Segment Open

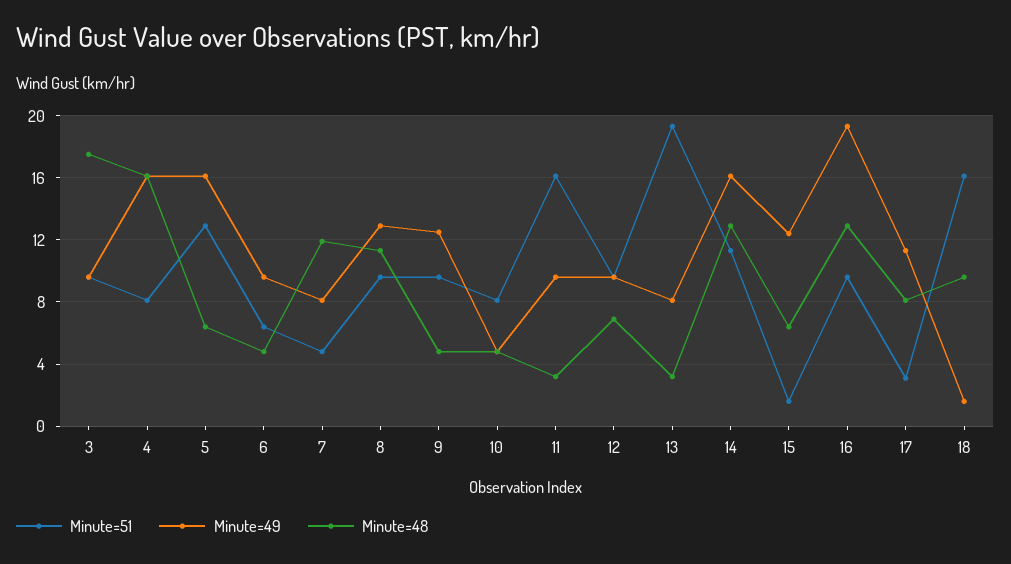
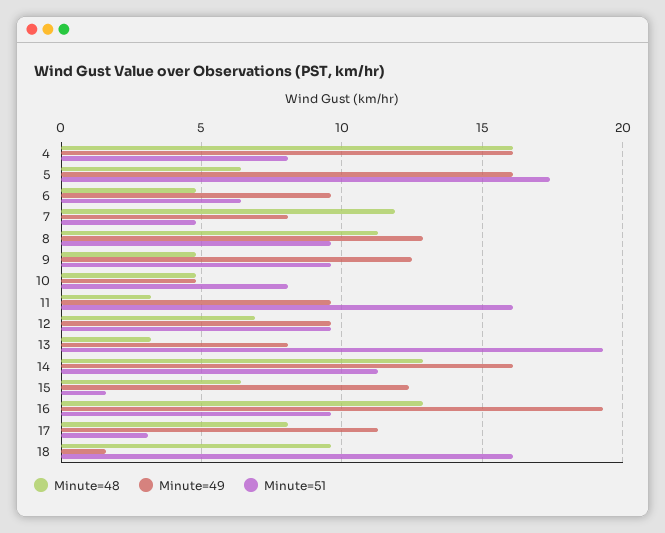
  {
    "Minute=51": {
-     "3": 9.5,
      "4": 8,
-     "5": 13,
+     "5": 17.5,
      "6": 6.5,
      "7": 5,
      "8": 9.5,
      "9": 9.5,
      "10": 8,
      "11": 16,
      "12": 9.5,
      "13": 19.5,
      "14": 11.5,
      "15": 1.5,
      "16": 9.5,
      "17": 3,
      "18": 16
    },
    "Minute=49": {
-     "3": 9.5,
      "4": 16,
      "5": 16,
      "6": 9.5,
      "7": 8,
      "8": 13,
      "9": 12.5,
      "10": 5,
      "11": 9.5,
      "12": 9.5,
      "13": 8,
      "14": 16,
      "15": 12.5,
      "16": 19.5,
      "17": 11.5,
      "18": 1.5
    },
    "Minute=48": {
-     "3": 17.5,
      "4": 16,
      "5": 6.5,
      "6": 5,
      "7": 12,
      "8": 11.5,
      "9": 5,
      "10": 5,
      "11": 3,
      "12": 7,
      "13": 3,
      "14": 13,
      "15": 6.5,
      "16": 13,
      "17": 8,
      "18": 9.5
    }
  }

Segment Closed

## EXERCISE BRIEF
Make an exact copy of the listing above. Do not include the pictures.

## OUTPUT FOR THIS EXERCISE
  {
    "Minute=51": {
-     "3": 9.5,
      "4": 8,
-     "5": 13,
+     "5": 17.5,
      "6": 6.5,
      "7": 5,
      "8": 9.5,
      "9": 9.5,
      "10": 8,
      "11": 16,
      "12": 9.5,
      "13": 19.5,
      "14": 11.5,
      "15": 1.5,
      "16": 9.5,
      "17": 3,
      "18": 16
    },
    "Minute=49": {
-     "3": 9.5,
      "4": 16,
      "5": 16,
      "6": 9.5,
      "7": 8,
      "8": 13,
      "9": 12.5,
      "10": 5,
      "11": 9.5,
      "12": 9.5,
      "13": 8,
      "14": 16,
      "15": 12.5,
      "16": 19.5,
      "17": 11.5,
      "18": 1.5
    },
    "Minute=48": {
-     "3": 17.5,
      "4": 16,
      "5": 6.5,
      "6": 5,
      "7": 12,
      "8": 11.5,
      "9": 5,
      "10": 5,
      "11": 3,
      "12": 7,
      "13": 3,
      "14": 13,
      "15": 6.5,
      "16": 13,
      "17": 8,
      "18": 9.5
    }
  }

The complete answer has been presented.